- Document extract -
The night before the night before Christmas, I felt a strong urge to call my 92-year-old Grammy Helen in rural Wisconsin. I usually talk to her on Christmas Day while she’s spending time at my uncle’s home, but this call couldn’t wait. As soon as she answered the phone, I knew something was off. My grandmother never complains, ever. She said she hasn’t been feeling well, so she drove herself to the local clinic where the doctor suggested a few tests. As a result, Grammy told my uncle not to trek halfway across the state to come get her. She’s weathering Christmas largely alone in her little apartment. She may drive the two miles to church if there isn’t any snow on the ground. But since she hates to inconvenience anyone, she won’t ask any of her friends to come visit or pick her up. Not on Christmas…because she knows most people have their own family gatherings scheduled. It breaks my heart to think about her sitting by herself on this special holiday. I wish I could drop everything and make my way to Wisconsin, but it’s just not possible. Of course, I’ll call her and other family members will call her, but she will still be alone. It’s a stark reminder that not everyone is surrounded by loved ones this holiday season…not everyone is full of joy and peace…not everyone enjoys Christmas. For some, it’s the exact opposite. They dread this season with all of its hustle and bustle, parties and events, get-togethers with friends, emphasis on family. Instead, it’s a reminder of what they don’t have or what they’ve lost. The holidays are a struggle instead of a celebration, a season to survive. Neighbors, colleagues, friends, even some of our own family members have braced themselves for this time of year. We may not recognize their personal pain; they may be like my grandmother who would never admit to being lonely on Christmas. But when we dig a little deeper, not everything is what it appears to be on the surface. Not everything can be taken at face value.

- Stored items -

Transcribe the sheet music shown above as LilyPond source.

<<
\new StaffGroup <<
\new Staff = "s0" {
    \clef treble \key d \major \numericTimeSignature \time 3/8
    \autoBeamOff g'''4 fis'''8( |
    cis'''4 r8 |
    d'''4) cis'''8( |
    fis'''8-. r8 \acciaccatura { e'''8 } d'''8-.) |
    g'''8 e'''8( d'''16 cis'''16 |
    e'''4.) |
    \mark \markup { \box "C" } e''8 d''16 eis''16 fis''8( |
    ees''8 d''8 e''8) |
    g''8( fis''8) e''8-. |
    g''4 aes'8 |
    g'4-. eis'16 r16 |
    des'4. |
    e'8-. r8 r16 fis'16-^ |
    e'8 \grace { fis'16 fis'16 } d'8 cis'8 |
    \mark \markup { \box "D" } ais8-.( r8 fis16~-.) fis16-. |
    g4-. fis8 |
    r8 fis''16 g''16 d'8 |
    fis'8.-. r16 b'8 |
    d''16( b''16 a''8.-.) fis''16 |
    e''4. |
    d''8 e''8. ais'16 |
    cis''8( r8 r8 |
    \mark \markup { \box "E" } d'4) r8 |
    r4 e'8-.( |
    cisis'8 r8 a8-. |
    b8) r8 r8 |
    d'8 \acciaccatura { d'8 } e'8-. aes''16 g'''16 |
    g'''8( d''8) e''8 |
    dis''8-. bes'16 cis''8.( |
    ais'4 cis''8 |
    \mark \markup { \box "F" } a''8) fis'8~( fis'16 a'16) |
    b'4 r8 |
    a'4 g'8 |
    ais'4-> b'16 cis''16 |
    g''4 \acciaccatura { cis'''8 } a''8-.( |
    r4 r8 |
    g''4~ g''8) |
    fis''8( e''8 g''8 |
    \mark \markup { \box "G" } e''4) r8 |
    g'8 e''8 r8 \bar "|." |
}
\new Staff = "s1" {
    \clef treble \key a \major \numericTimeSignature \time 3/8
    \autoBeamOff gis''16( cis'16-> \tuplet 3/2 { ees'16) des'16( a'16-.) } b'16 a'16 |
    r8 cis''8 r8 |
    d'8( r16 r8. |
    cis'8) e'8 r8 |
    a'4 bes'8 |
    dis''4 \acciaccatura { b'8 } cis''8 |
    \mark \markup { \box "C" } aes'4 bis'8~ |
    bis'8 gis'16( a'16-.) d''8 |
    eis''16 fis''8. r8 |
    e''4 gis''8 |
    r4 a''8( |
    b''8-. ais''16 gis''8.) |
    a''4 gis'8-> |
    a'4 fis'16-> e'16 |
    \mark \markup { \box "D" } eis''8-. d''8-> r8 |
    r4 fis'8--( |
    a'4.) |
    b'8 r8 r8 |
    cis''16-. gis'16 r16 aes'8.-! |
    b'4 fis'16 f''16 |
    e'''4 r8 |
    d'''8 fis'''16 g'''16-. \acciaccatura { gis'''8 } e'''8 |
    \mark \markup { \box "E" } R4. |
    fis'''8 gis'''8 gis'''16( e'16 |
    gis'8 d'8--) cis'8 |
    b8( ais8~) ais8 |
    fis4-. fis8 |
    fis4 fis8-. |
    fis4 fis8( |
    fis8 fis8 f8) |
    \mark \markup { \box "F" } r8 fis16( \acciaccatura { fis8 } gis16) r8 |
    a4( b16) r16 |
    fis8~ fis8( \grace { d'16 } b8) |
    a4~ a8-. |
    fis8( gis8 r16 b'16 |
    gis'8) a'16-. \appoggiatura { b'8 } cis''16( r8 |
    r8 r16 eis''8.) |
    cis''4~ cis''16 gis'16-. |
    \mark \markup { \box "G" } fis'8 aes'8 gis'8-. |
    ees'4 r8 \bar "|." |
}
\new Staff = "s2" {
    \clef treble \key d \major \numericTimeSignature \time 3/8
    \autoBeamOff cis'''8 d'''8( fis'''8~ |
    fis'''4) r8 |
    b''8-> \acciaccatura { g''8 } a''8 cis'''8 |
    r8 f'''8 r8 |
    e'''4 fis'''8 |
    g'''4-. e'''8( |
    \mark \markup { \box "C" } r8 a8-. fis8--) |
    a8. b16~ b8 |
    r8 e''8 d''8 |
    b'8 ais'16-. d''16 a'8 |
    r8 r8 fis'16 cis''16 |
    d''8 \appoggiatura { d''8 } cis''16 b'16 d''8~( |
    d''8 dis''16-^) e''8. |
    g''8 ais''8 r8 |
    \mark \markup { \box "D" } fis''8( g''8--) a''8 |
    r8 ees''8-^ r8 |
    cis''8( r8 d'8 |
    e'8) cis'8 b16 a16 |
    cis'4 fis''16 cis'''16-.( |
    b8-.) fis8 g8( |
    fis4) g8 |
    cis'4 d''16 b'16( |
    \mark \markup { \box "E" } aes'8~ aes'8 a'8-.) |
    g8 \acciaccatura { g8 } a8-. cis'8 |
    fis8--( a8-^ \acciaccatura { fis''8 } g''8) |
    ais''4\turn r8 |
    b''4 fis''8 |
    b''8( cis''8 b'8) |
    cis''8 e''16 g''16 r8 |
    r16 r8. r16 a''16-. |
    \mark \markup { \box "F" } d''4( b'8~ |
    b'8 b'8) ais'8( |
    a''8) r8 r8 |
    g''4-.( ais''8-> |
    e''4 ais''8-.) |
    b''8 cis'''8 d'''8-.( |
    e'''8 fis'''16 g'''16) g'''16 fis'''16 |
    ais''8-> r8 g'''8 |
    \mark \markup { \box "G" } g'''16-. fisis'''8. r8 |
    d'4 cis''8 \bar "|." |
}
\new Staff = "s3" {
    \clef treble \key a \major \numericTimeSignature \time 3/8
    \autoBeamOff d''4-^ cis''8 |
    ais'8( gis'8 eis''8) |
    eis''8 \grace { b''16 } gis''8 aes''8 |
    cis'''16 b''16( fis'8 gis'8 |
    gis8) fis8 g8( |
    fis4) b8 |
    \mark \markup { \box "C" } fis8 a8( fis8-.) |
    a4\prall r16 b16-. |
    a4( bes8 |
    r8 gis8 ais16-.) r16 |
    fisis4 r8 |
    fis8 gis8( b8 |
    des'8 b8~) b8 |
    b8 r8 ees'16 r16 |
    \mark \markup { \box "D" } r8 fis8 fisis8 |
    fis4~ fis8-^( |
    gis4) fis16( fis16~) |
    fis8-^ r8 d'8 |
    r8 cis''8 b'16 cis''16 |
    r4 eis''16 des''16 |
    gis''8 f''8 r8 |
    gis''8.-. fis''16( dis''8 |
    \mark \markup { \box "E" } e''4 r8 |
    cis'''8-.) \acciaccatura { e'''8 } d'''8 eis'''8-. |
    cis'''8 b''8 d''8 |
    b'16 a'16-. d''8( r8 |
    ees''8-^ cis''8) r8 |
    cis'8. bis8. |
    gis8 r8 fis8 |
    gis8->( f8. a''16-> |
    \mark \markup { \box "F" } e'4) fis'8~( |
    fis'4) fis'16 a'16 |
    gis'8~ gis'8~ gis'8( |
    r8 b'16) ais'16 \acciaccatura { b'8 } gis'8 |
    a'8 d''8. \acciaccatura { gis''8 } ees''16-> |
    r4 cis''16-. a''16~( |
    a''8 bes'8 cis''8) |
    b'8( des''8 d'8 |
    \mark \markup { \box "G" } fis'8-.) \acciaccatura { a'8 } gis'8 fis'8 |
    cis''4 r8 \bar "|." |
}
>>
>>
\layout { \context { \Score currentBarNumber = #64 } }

- What the exercise asks -
In the Christmas essay, why won't Grammy Helen ask any of her friends to visit her or pick her up on Christmas? Answer in one to three sentences. The records were taken from a source other than the text.

- Answer to this exercise -
She hates to inconvenience anyone. She also knows that most people have their own family gatherings scheduled on Christmas.